** GIVEN RECORDS **
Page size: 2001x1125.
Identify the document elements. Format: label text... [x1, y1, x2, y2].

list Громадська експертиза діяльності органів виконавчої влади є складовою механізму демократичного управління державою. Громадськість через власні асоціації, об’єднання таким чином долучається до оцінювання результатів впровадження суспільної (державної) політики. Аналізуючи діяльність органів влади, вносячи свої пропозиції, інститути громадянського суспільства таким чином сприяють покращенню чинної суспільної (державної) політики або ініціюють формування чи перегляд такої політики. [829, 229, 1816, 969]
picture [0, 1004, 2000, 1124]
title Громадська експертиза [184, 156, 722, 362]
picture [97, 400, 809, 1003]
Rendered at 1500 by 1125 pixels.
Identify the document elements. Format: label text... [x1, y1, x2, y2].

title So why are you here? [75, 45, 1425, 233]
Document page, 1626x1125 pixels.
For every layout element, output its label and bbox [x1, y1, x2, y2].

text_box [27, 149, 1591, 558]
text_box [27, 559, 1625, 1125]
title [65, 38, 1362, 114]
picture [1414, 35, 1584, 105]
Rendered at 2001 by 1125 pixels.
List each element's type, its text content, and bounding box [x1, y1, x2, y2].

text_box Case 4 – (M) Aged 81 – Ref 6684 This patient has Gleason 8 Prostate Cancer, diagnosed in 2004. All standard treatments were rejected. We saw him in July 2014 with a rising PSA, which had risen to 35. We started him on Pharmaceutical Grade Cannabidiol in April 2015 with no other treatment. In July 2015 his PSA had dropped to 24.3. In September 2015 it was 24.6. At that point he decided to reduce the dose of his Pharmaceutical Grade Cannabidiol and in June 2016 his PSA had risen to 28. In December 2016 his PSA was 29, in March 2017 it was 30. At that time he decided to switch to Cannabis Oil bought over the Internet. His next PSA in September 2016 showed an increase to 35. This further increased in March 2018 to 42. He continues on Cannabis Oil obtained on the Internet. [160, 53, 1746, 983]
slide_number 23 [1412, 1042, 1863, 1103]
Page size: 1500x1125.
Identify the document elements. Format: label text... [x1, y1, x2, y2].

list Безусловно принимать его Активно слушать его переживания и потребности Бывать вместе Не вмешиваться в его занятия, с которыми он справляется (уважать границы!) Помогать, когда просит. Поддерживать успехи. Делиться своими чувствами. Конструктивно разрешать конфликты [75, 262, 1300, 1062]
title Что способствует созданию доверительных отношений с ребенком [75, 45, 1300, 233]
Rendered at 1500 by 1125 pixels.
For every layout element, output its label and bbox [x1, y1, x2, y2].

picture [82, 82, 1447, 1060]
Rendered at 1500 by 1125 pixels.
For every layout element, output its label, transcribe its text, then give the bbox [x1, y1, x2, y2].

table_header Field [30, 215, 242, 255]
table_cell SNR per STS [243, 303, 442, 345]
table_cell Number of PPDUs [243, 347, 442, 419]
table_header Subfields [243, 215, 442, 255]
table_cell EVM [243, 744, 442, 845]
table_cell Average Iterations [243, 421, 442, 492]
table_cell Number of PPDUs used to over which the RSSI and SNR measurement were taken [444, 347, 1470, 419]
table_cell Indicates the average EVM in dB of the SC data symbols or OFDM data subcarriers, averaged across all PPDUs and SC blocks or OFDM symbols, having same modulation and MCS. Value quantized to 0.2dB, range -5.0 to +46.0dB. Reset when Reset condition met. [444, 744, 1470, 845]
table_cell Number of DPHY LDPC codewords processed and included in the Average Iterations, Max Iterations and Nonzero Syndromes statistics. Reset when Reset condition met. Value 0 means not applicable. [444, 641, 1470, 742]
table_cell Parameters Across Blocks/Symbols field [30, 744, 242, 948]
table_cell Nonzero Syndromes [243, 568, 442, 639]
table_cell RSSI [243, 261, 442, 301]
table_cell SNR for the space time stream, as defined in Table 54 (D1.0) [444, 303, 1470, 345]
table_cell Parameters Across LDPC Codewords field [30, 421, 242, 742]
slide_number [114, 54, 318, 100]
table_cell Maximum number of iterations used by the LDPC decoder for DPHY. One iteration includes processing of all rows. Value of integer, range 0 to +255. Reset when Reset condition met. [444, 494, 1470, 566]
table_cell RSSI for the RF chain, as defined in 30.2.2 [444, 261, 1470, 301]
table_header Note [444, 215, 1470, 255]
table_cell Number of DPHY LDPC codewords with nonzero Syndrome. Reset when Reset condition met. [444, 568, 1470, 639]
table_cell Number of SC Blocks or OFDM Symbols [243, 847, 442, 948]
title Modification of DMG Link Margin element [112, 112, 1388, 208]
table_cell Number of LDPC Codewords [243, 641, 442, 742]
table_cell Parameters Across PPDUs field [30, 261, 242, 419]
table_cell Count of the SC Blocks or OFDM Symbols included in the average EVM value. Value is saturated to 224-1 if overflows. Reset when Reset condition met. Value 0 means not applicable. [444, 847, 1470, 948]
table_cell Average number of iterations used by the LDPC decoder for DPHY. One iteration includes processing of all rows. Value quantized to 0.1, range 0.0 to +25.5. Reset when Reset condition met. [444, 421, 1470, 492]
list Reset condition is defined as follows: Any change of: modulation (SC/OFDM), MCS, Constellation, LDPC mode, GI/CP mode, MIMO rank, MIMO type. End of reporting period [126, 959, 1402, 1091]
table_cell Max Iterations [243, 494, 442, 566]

** DIRECTIVE **
Start at the top line of the records and retype them all exactly.

** YOUR RESPONSE **
Page size: 2001x1125.
Identify the document elements. Format: label text... [x1, y1, x2, y2].

list Громадська експертиза діяльності органів виконавчої влади є складовою механізму демократичного управління державою. Громадськість через власні асоціації, об’єднання таким чином долучається до оцінювання результатів впровадження суспільної (державної) політики. Аналізуючи діяльність органів влади, вносячи свої пропозиції, інститути громадянського суспільства таким чином сприяють покращенню чинної суспільної (державної) політики або ініціюють формування чи перегляд такої політики. [829, 229, 1816, 969]
picture [0, 1004, 2000, 1124]
title Громадська експертиза [184, 156, 722, 362]
picture [97, 400, 809, 1003]
Rendered at 1500 by 1125 pixels.
Identify the document elements. Format: label text... [x1, y1, x2, y2].

title So why are you here? [75, 45, 1425, 233]
Document page, 1626x1125 pixels.
For every layout element, output its label and bbox [x1, y1, x2, y2].

text_box [27, 149, 1591, 558]
text_box [27, 559, 1625, 1125]
title [65, 38, 1362, 114]
picture [1414, 35, 1584, 105]
Rendered at 2001 by 1125 pixels.
List each element's type, its text content, and bounding box [x1, y1, x2, y2].

text_box Case 4 – (M) Aged 81 – Ref 6684 This patient has Gleason 8 Prostate Cancer, diagnosed in 2004. All standard treatments were rejected. We saw him in July 2014 with a rising PSA, which had risen to 35. We started him on Pharmaceutical Grade Cannabidiol in April 2015 with no other treatment. In July 2015 his PSA had dropped to 24.3. In September 2015 it was 24.6. At that point he decided to reduce the dose of his Pharmaceutical Grade Cannabidiol and in June 2016 his PSA had risen to 28. In December 2016 his PSA was 29, in March 2017 it was 30. At that time he decided to switch to Cannabis Oil bought over the Internet. His next PSA in September 2016 showed an increase to 35. This further increased in March 2018 to 42. He continues on Cannabis Oil obtained on the Internet. [160, 53, 1746, 983]
slide_number 23 [1412, 1042, 1863, 1103]
Page size: 1500x1125.
Identify the document elements. Format: label text... [x1, y1, x2, y2].

list Безусловно принимать его Активно слушать его переживания и потребности Бывать вместе Не вмешиваться в его занятия, с которыми он справляется (уважать границы!) Помогать, когда просит. Поддерживать успехи. Делиться своими чувствами. Конструктивно разрешать конфликты [75, 262, 1300, 1062]
title Что способствует созданию доверительных отношений с ребенком [75, 45, 1300, 233]
Rendered at 1500 by 1125 pixels.
For every layout element, output its label and bbox [x1, y1, x2, y2].

picture [82, 82, 1447, 1060]
Rendered at 1500 by 1125 pixels.
For every layout element, output its label, transcribe its text, then give the bbox [x1, y1, x2, y2].

table_header Field [30, 215, 242, 255]
table_cell SNR per STS [243, 303, 442, 345]
table_cell Number of PPDUs [243, 347, 442, 419]
table_header Subfields [243, 215, 442, 255]
table_cell EVM [243, 744, 442, 845]
table_cell Average Iterations [243, 421, 442, 492]
table_cell Number of PPDUs used to over which the RSSI and SNR measurement were taken [444, 347, 1470, 419]
table_cell Indicates the average EVM in dB of the SC data symbols or OFDM data subcarriers, averaged across all PPDUs and SC blocks or OFDM symbols, having same modulation and MCS. Value quantized to 0.2dB, range -5.0 to +46.0dB. Reset when Reset condition met. [444, 744, 1470, 845]
table_cell Number of DPHY LDPC codewords processed and included in the Average Iterations, Max Iterations and Nonzero Syndromes statistics. Reset when Reset condition met. Value 0 means not applicable. [444, 641, 1470, 742]
table_cell Parameters Across Blocks/Symbols field [30, 744, 242, 948]
table_cell Nonzero Syndromes [243, 568, 442, 639]
table_cell RSSI [243, 261, 442, 301]
table_cell SNR for the space time stream, as defined in Table 54 (D1.0) [444, 303, 1470, 345]
table_cell Parameters Across LDPC Codewords field [30, 421, 242, 742]
slide_number [114, 54, 318, 100]
table_cell Maximum number of iterations used by the LDPC decoder for DPHY. One iteration includes processing of all rows. Value of integer, range 0 to +255. Reset when Reset condition met. [444, 494, 1470, 566]
table_cell RSSI for the RF chain, as defined in 30.2.2 [444, 261, 1470, 301]
table_header Note [444, 215, 1470, 255]
table_cell Number of DPHY LDPC codewords with nonzero Syndrome. Reset when Reset condition met. [444, 568, 1470, 639]
table_cell Number of SC Blocks or OFDM Symbols [243, 847, 442, 948]
title Modification of DMG Link Margin element [112, 112, 1388, 208]
table_cell Number of LDPC Codewords [243, 641, 442, 742]
table_cell Parameters Across PPDUs field [30, 261, 242, 419]
table_cell Count of the SC Blocks or OFDM Symbols included in the average EVM value. Value is saturated to 224-1 if overflows. Reset when Reset condition met. Value 0 means not applicable. [444, 847, 1470, 948]
table_cell Average number of iterations used by the LDPC decoder for DPHY. One iteration includes processing of all rows. Value quantized to 0.1, range 0.0 to +25.5. Reset when Reset condition met. [444, 421, 1470, 492]
list Reset condition is defined as follows: Any change of: modulation (SC/OFDM), MCS, Constellation, LDPC mode, GI/CP mode, MIMO rank, MIMO type. End of reporting period [126, 959, 1402, 1091]
table_cell Max Iterations [243, 494, 442, 566]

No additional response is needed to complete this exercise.